The computers themselves were huge, taking up nearly two thousand square feet of space for the main-frames and half again as much for the peripherals. There was more computing power aboard the August Rose than at Baikanor, Russia’s equivalent of Cape Canaveral. Enough cargo space remained for the August Rose to operate under the cover of a refrigerator ship, though she could no longer haul enough frozen goods to ever turn a profit, yet the ruse allowed her to sail the Pacific unimpeded.
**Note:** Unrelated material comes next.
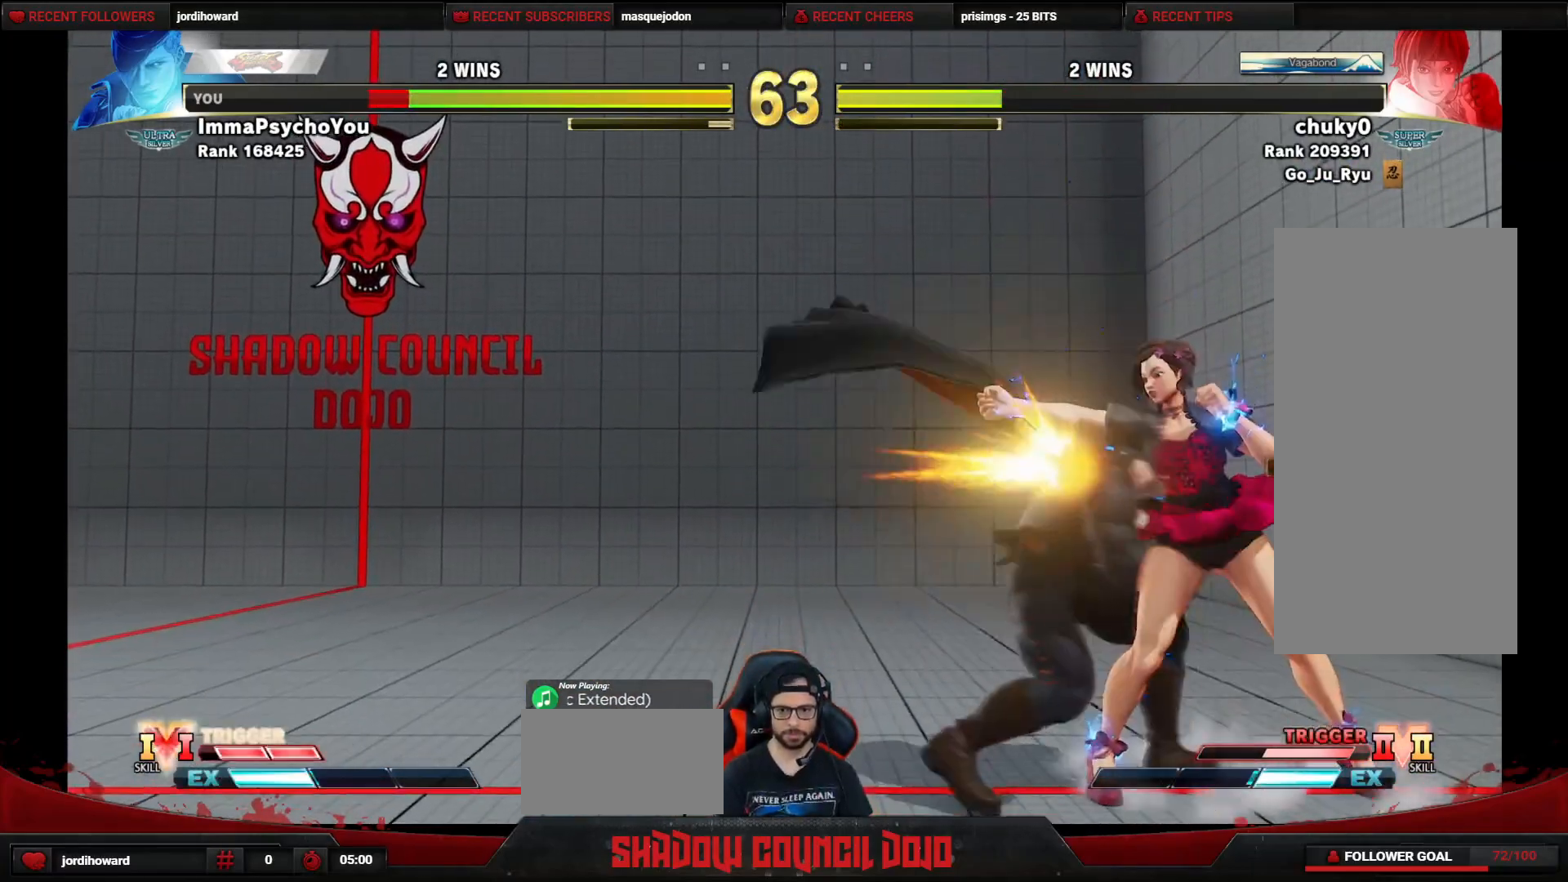
{"buttons": ["DPAD_DOWN", "DPAD_LEFT"], "events": [[50, "SQUARE", "down"], [100, "SQUARE", "up"], [150, "SQUARE", "down"], [267, "SQUARE", "up"]]}
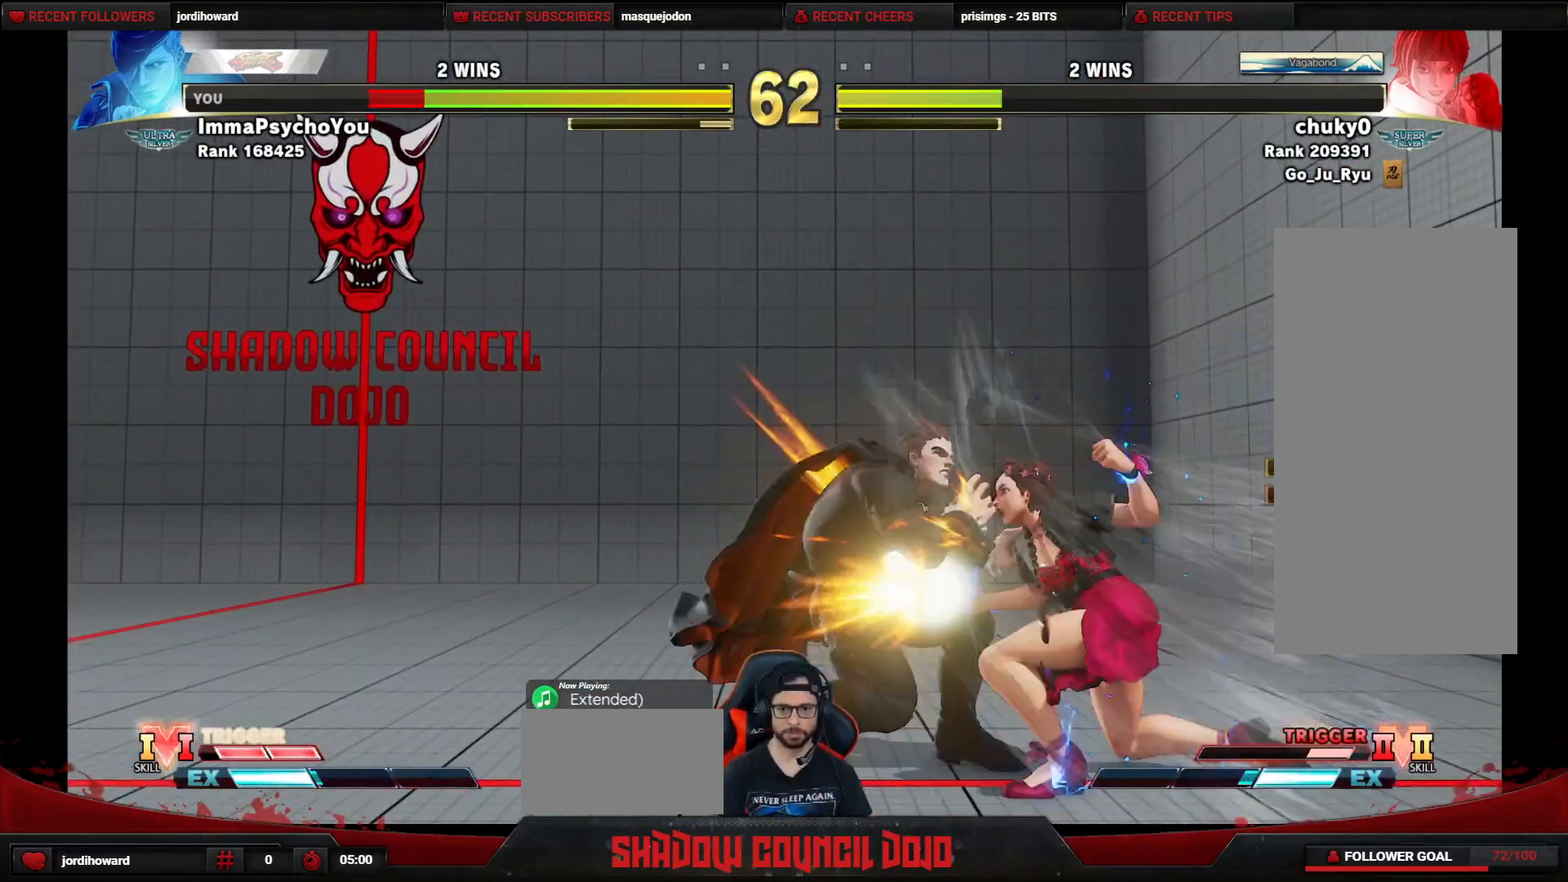
{"buttons": ["DPAD_DOWN", "DPAD_LEFT"], "events": []}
Valery reached the main laboratory through a torturous maze of bulkhead doors and narrow companionways. The final door was secured by a magnetic keycard lock. A guard noted his time of entry on a log sheet and took custody of his card, which would have been erased by the magnetic fields created by the equipment in the lab.
It was past midnight, but nearly a dozen scientists, technicians, and assistants were at work, monitoring the numerous sensors that hung from two towed arrays beneath the vessel’s keel. A large metal plotting table dominated the center of the room. Above it, on an articulating arm, a holographic laser projector hung down like some monstrous dentist’s drill. Bundles of fiber-optic cables ran from the projector to the mainframe computer and to the table itself.
Pytor Borodin was seated at the console nearest the projection table, his slim body hidden under a voluminous white lab coat. Valery took a deep breath of the filtered, sterilized air and strode across the rubber-tiled floor.
“Working late again, Father?”
He might have been the oldest member of the scientific team by twenty years, but Pytor Borodin kept a pace that far surpassed that of all his staff, including his second-in-command. He usually spent thirty-six hours in the computer room before taking a grudging six-hour break for sleep. His crumpled appearance alarmed his son.